- [TASK STATEMENT]:
Could you restate the data below word for word, without its pictures?

- [GIVEN DATA]:

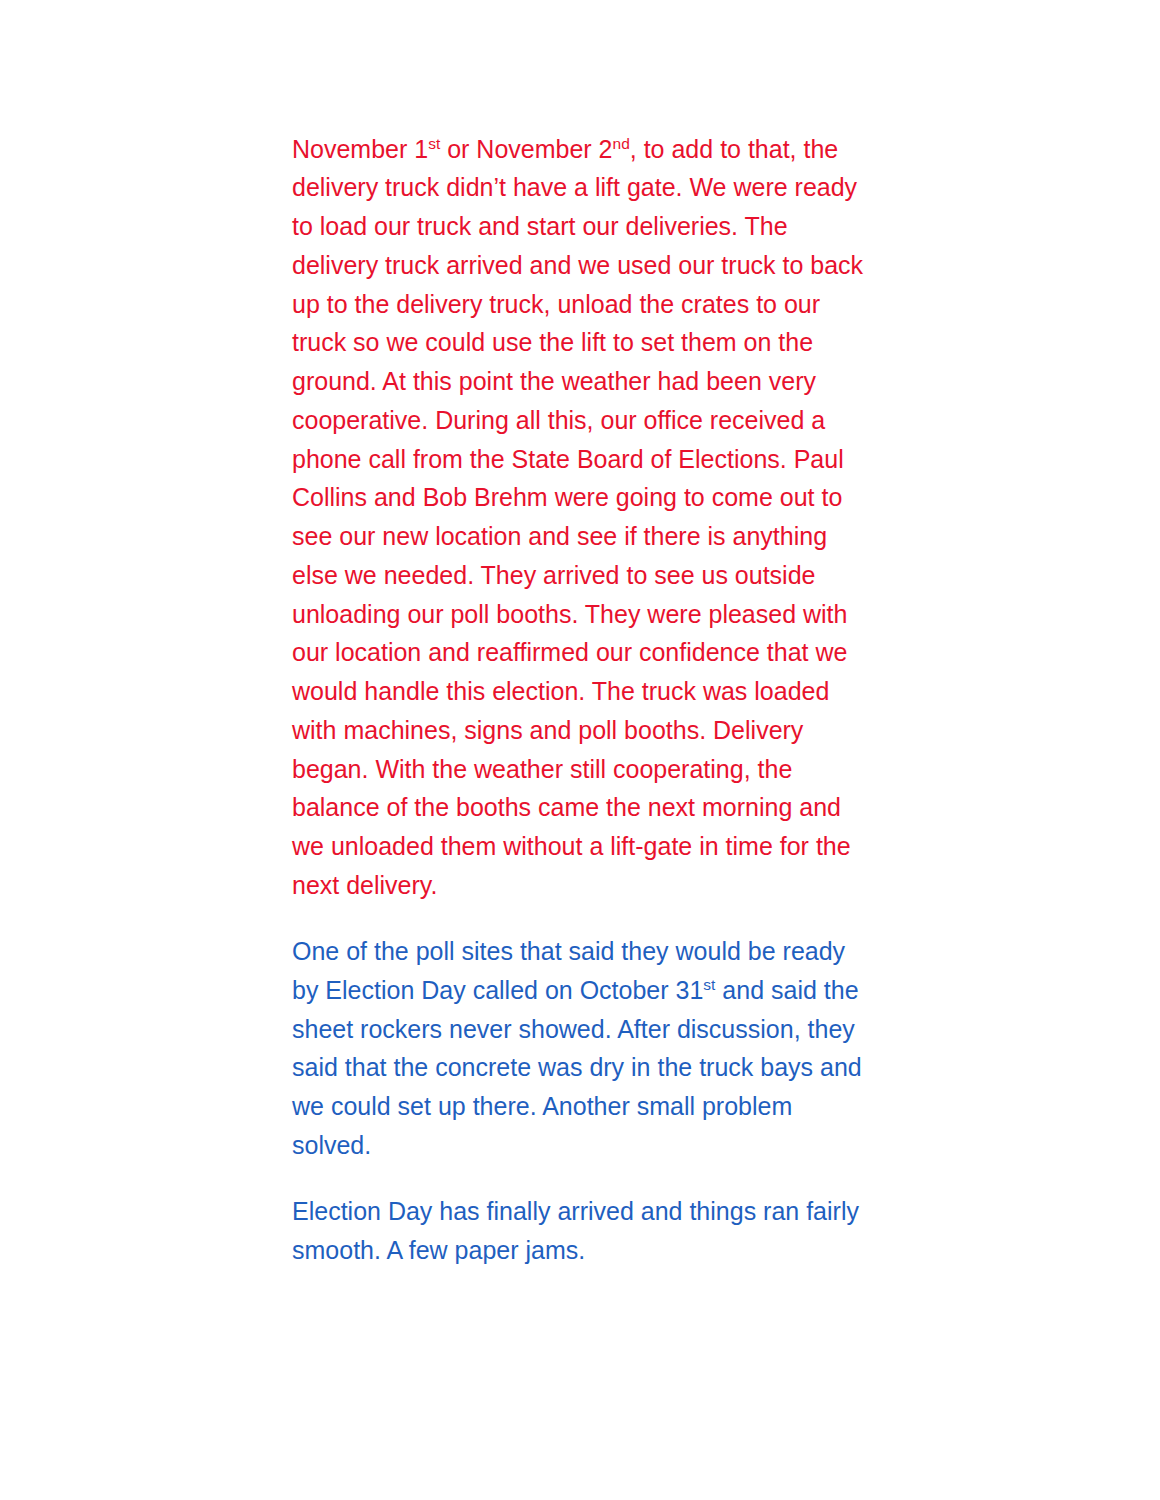November 1st or November 2nd, to add to that, the delivery truck didn’t have a lift gate. We were ready to load our truck and start our deliveries. The delivery truck arrived and we used our truck to back up to the delivery truck, unload the crates to our truck so we could use the lift to set them on the ground. At this point the weather had been very cooperative. During all this, our office received a phone call from the State Board of Elections. Paul Collins and Bob Brehm were going to come out to see our new location and see if there is anything else we needed. They arrived to see us outside unloading our poll booths. They were pleased with our location and reaffirmed our confidence that we would handle this election. The truck was loaded with machines, signs and poll booths. Delivery began. With the weather still cooperating, the balance of the booths came the next morning and we unloaded them without a lift-gate in time for the next delivery.
One of the poll sites that said they would be ready by Election Day called on October 31st and said the sheet rockers never showed. After discussion, they said that the concrete was dry in the truck bays and we could set up there. Another small problem solved.
Election Day has finally arrived and things ran fairly smooth. A few paper jams.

- [EXPECTED ANSWER]:
November 1st or November 2nd, to add to that, the delivery truck didn’t have a lift gate. We were ready to load our truck and start our deliveries. The delivery truck arrived and we used our truck to back up to the delivery truck, unload the crates to our truck so we could use the lift to set them on the ground. At this point the weather had been very cooperative. During all this, our office received a phone call from the State Board of Elections. Paul Collins and Bob Brehm were going to come out to see our new location and see if there is anything else we needed. They arrived to see us outside unloading our poll booths. They were pleased with our location and reaffirmed our confidence that we would handle this election. The truck was loaded with machines, signs and poll booths. Delivery began. With the weather still cooperating, the balance of the booths came the next morning and we unloaded them without a lift-gate in time for the next delivery.
One of the poll sites that said they would be ready by Election Day called on October 31st and said the sheet rockers never showed. After discussion, they said that the concrete was dry in the truck bays and we could set up there. Another small problem solved.
Election Day has finally arrived and things ran fairly smooth. A few paper jams.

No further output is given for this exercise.